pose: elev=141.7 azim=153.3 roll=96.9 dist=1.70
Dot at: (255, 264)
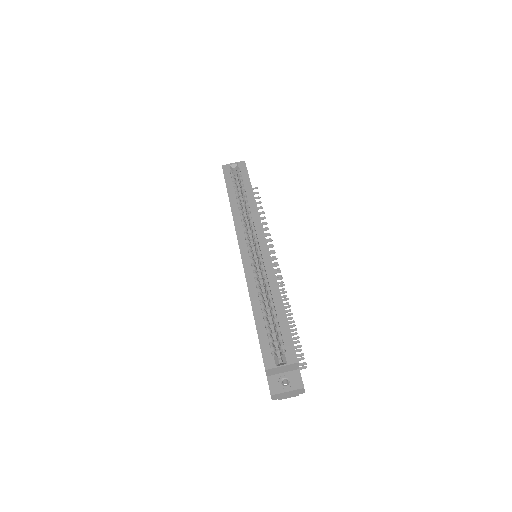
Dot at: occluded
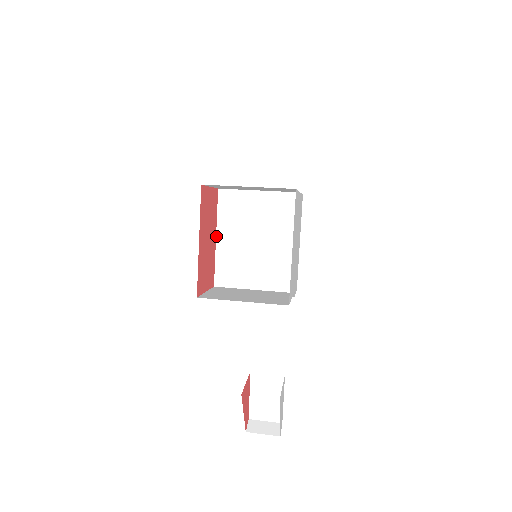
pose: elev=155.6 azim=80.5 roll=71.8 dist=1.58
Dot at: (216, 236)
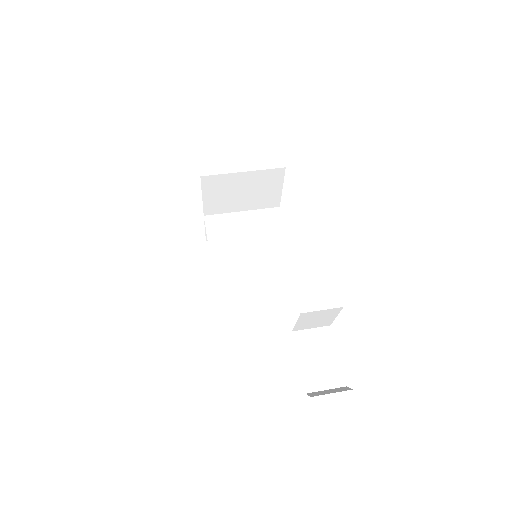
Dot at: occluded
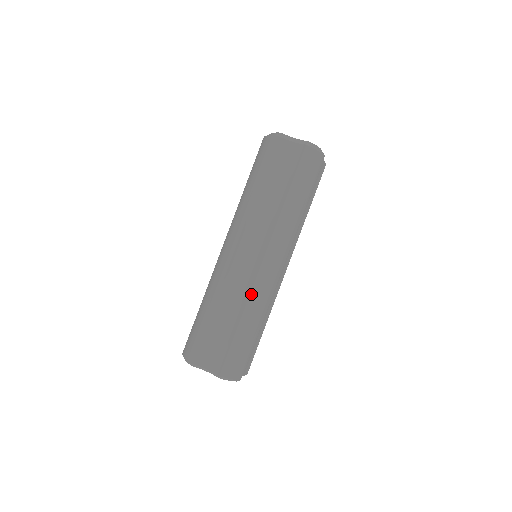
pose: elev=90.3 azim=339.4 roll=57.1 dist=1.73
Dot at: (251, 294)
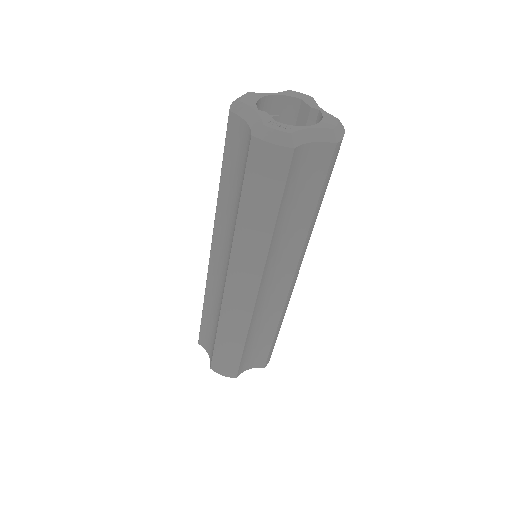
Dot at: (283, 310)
==
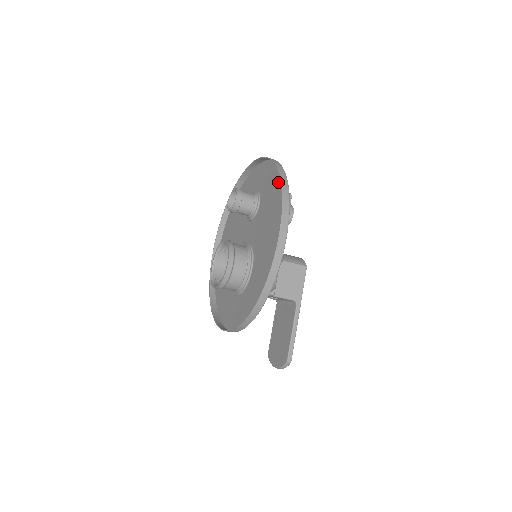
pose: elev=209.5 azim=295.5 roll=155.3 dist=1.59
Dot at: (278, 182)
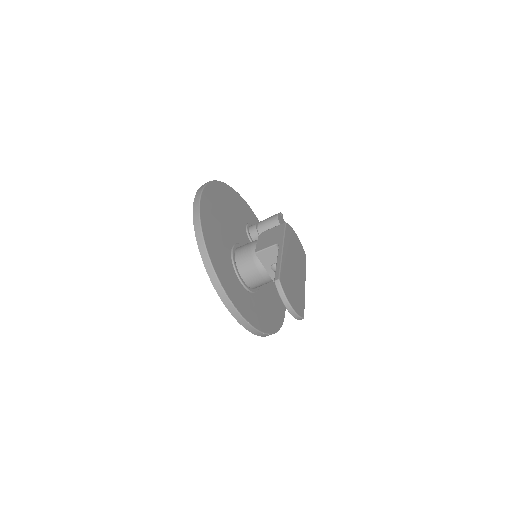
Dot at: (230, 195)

_What the task requires_
Rewrite the data from the line containing "pose: elev=209.5 azim=295.5" through the line containing "Dot at: (230, 195)", substituting "tilt" for "roll" and changing nothing else. Leave the pictures out of your answer.

_Task solution_
pose: elev=209.5 azim=295.5 tilt=155.3 dist=1.59
Dot at: (278, 182)
Dot at: (230, 195)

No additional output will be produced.